O ódio de classe da classe média brasileira – pois é exatamente disso que se trata – não surgiu com a eleição de Lula e Dilma e suas políticas de inclusão. É algo entranhado no espírito dessa gente, apenas potencial até que um catalisador o detone. Foi o que ocorreu a partir de 2002. O sentimento de classe, portanto, fala mais alto que as conveniências sociais, a alma mais pacífica e cordial pode subitamente transformar-se, se provocada, numa explosão de beligerância.

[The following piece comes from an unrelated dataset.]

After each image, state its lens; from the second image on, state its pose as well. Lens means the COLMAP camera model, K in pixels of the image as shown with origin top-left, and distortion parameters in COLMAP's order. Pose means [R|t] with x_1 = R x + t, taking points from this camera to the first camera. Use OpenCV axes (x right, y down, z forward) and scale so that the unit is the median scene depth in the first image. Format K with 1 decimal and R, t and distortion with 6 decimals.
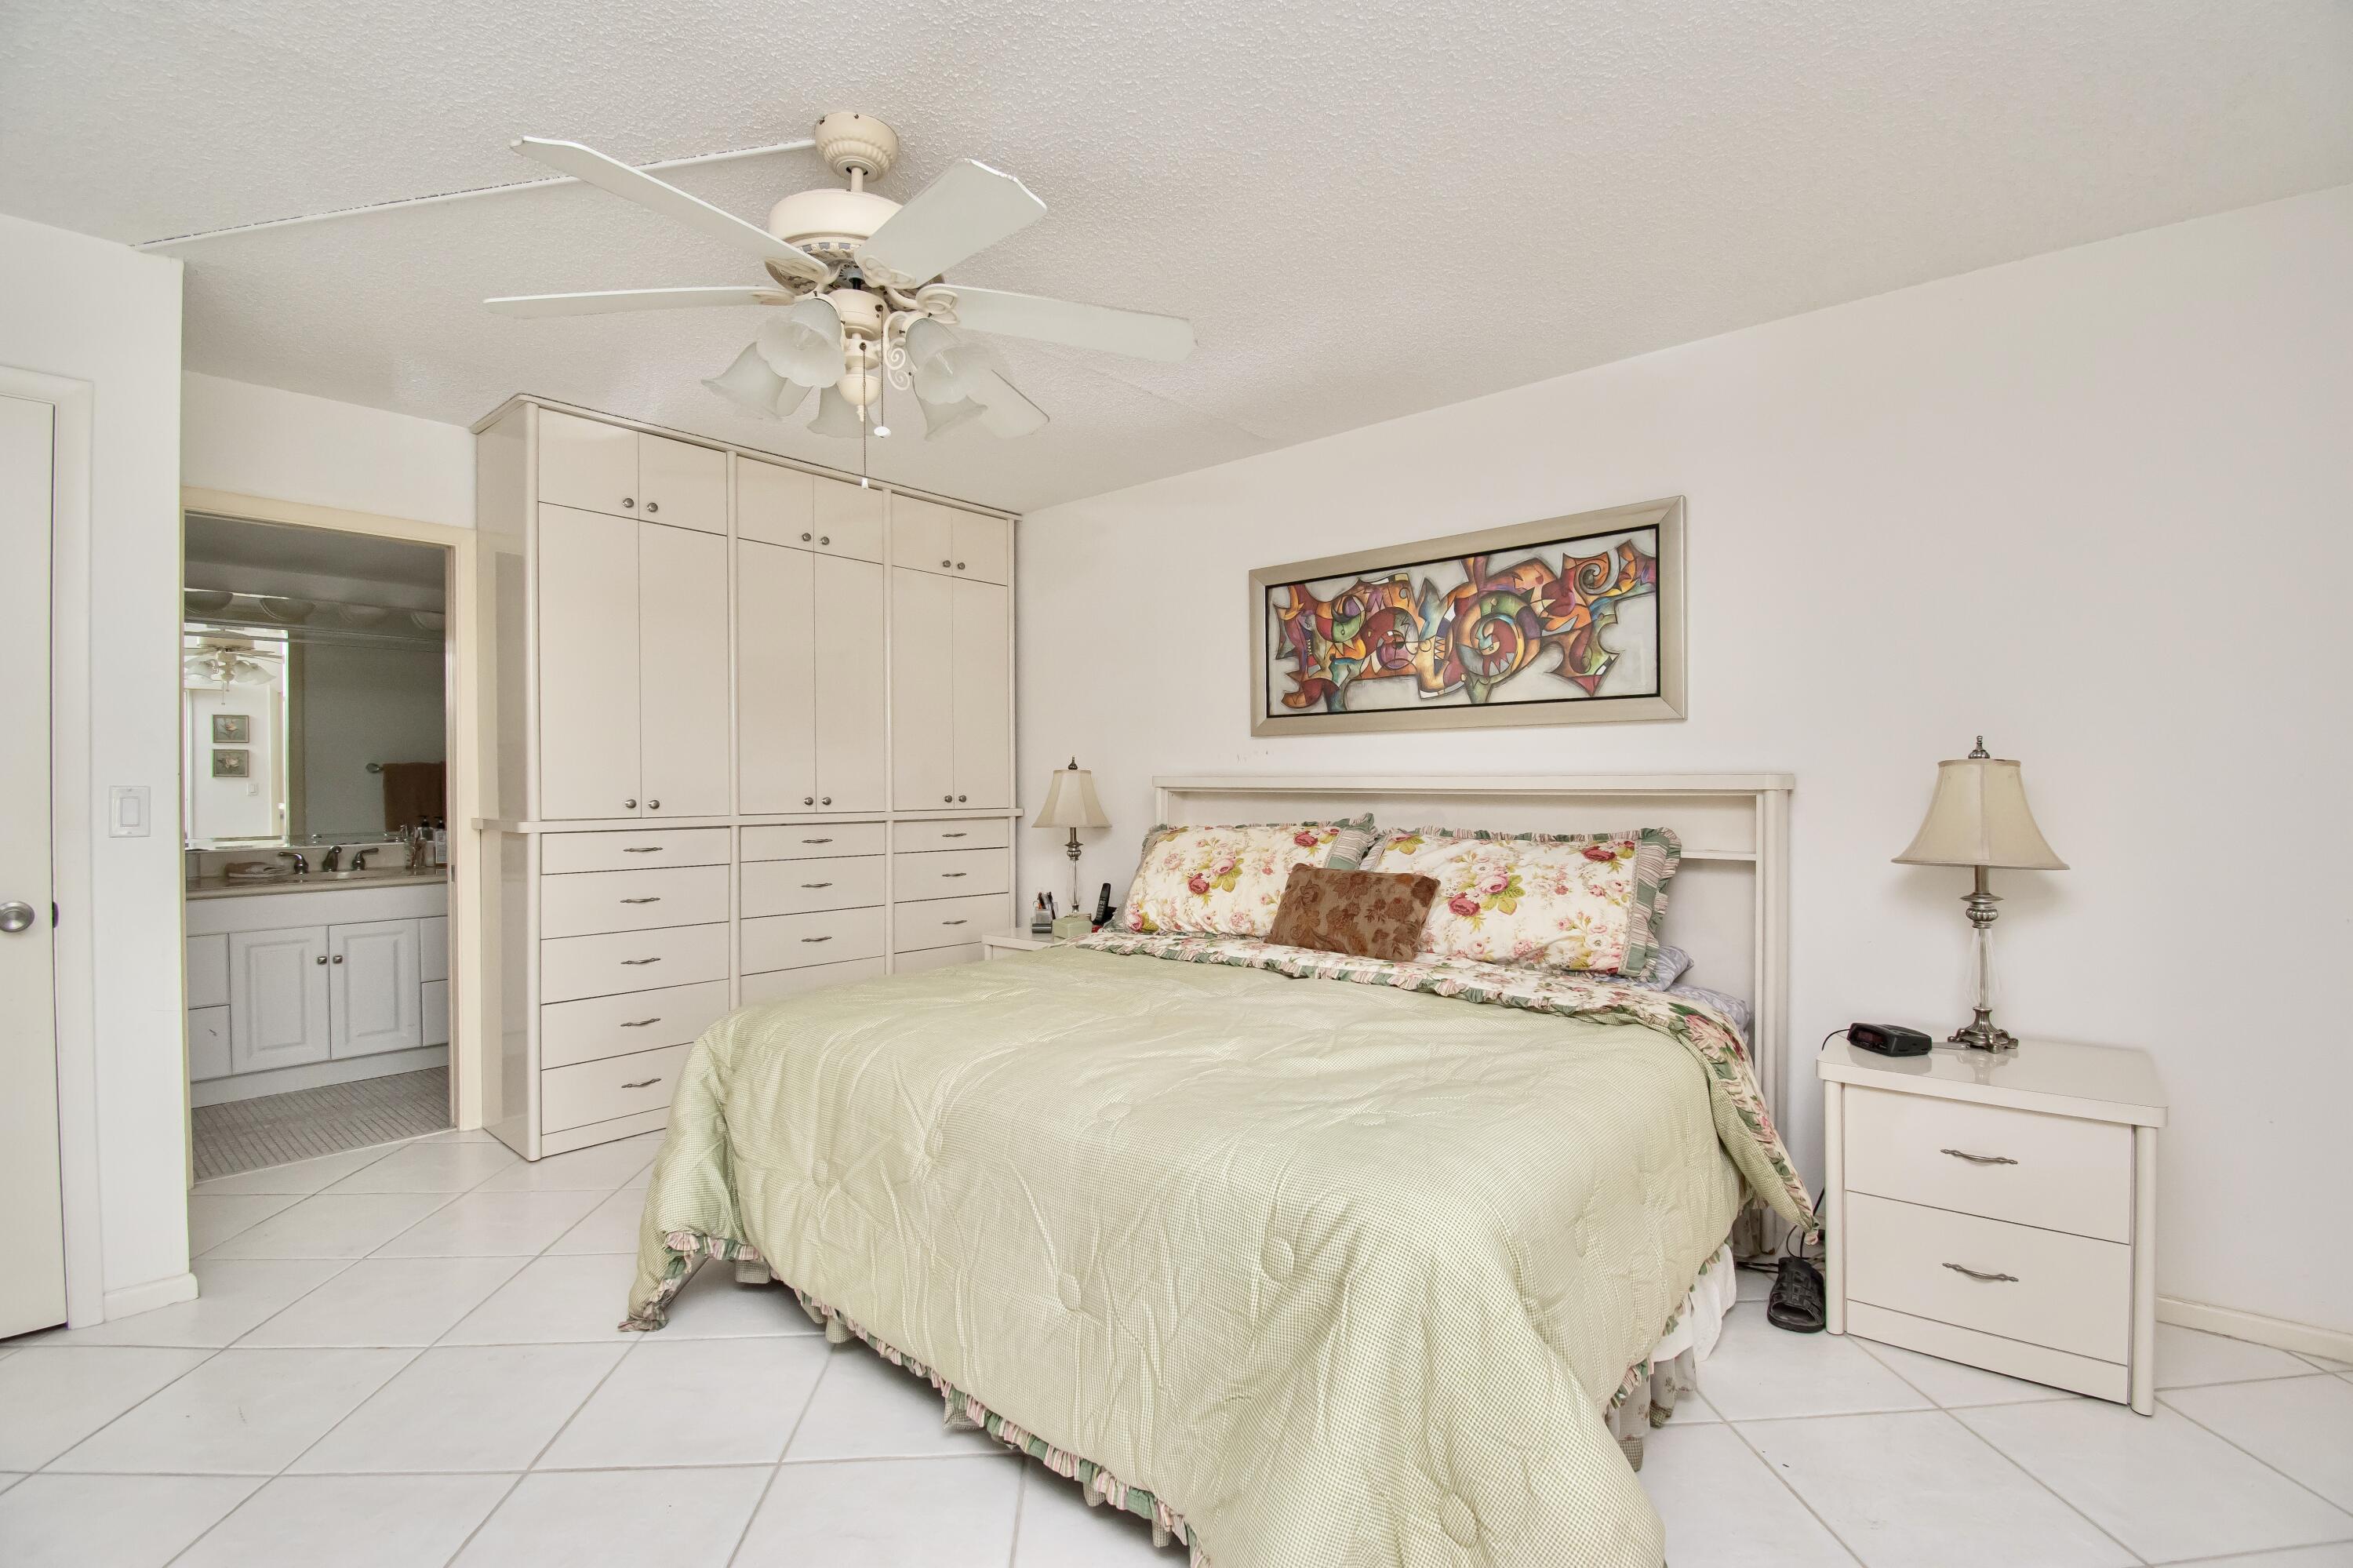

Essa questão da classe média é complexa demais para caber mais amplamente num breve e modesto artigo jornalístico, cujo objetivo é apenas vincar, pontualmente, o papel desempenhado por essa camada intermediária como um dos obstáculos para as transformações sociais em nosso país. Nas circunstâncias políticas atuais, ela não tem o menor pejo – nem o terá mais para frente – em avalizar o fascismo, fazendo-o com a estridência de sempre, com a violência e a ignorância de sempre.